Humans do not typically seek Tapu Lele for its own sake, but for its fabled ability to find whatever their heart desires. There is no pokemon too rare for it to locate, no extant powerup or ancient artifact which can long elude its sight; Tapu Lele can even fulfill the simple desire for gold beyond its trainer's wildest dreams. On Akala Island, in the Ruins of Life, a thousand quests collapse into one.

Tapu Lele, for its part, resents the constant noise outside its home from trainers who do not value it for itself. It is a powerful and wrathful guardian deity in its own right, and more than one trainer to capture and fail to value it saw their wishes twisted like those made to a Jirachi, or fell prey to a seemingly unrelated curse. Its haunting laughter, it is said, drives its former trainers mad.

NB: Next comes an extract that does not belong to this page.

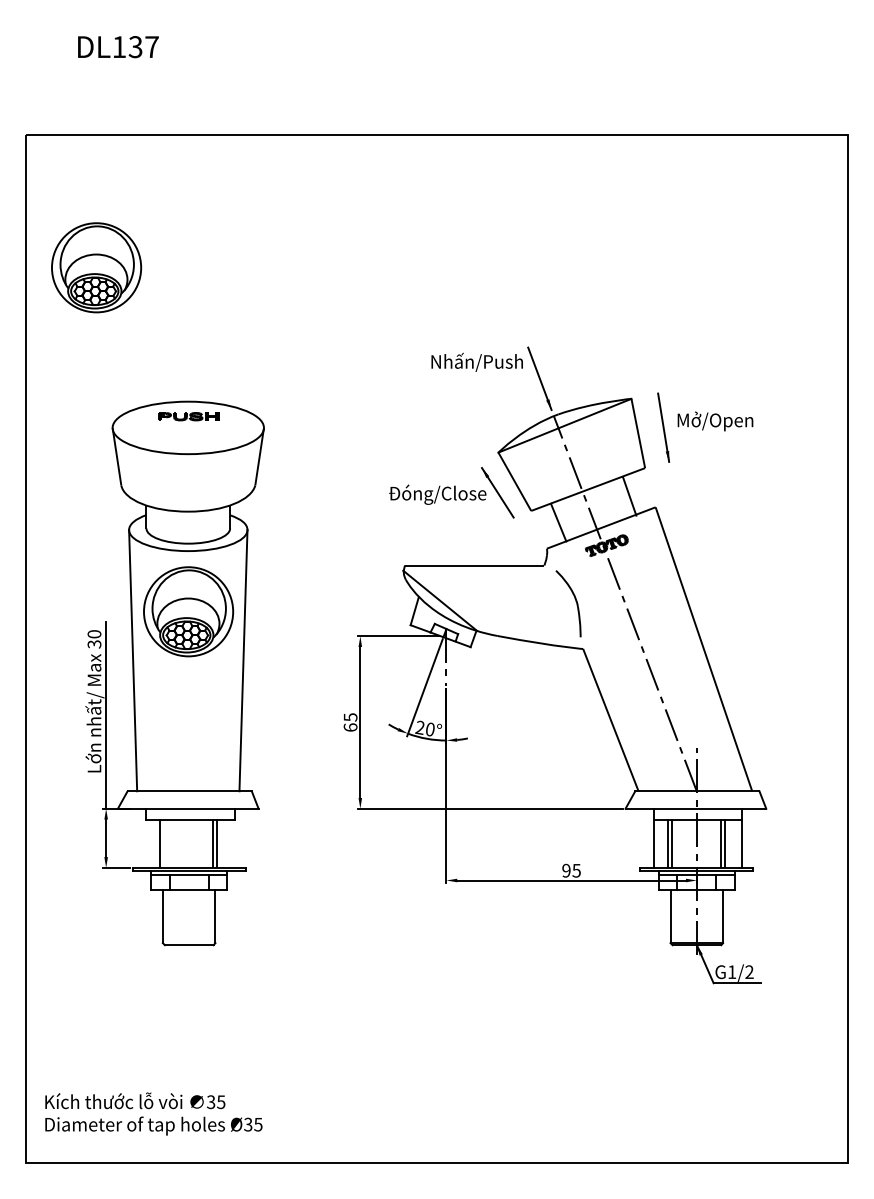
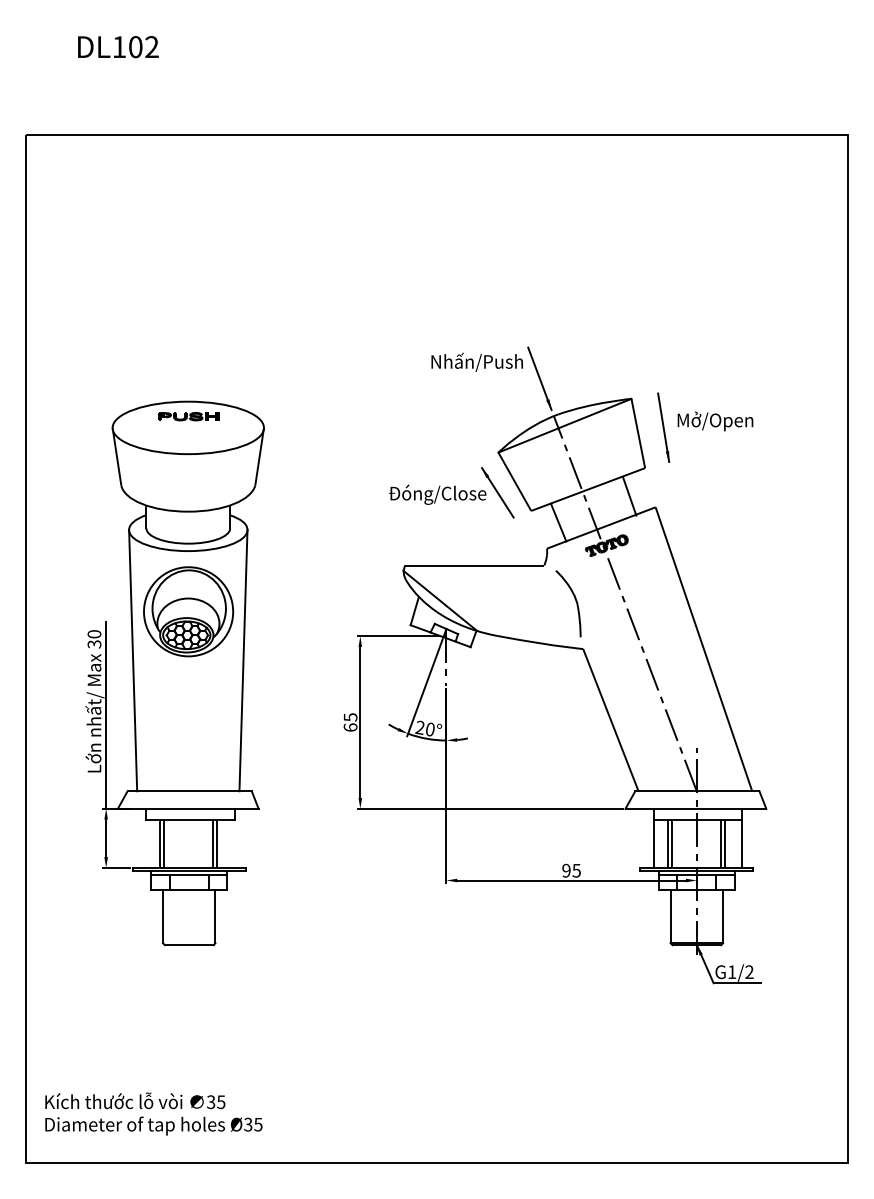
text at (143, 47): DL137 -> DL102
part at (96, 267): present -> none
line at (164, 843): none -> present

Yet Tapu Lele is also said to be second to only Xerneas as a healer, and when it defeats a trainer it respects (although no one has yet determined how to win said respect), it will heal not only their pokemon, but their own injuries and maladies. Indeed, tales abound on Akala Island of trainers' bedridden parents and grandparents mysteriously waking up cured and living for decades longer. Those few to fight Tapu Lele together with a trainer have likened the experience to an opponent allowed to use eight pokemon, and noticed the warm way it laughed as it healed.

In this modern, connected age, a variation of Tapu Lele's name has become popular internet slang for laughter. Sometimes it is used sardonically in the face of tragedy, other times earnestly in response to comedy, and comparatively rarely by Alolans, religious scholars, and others who can even identify the original "Top Lel".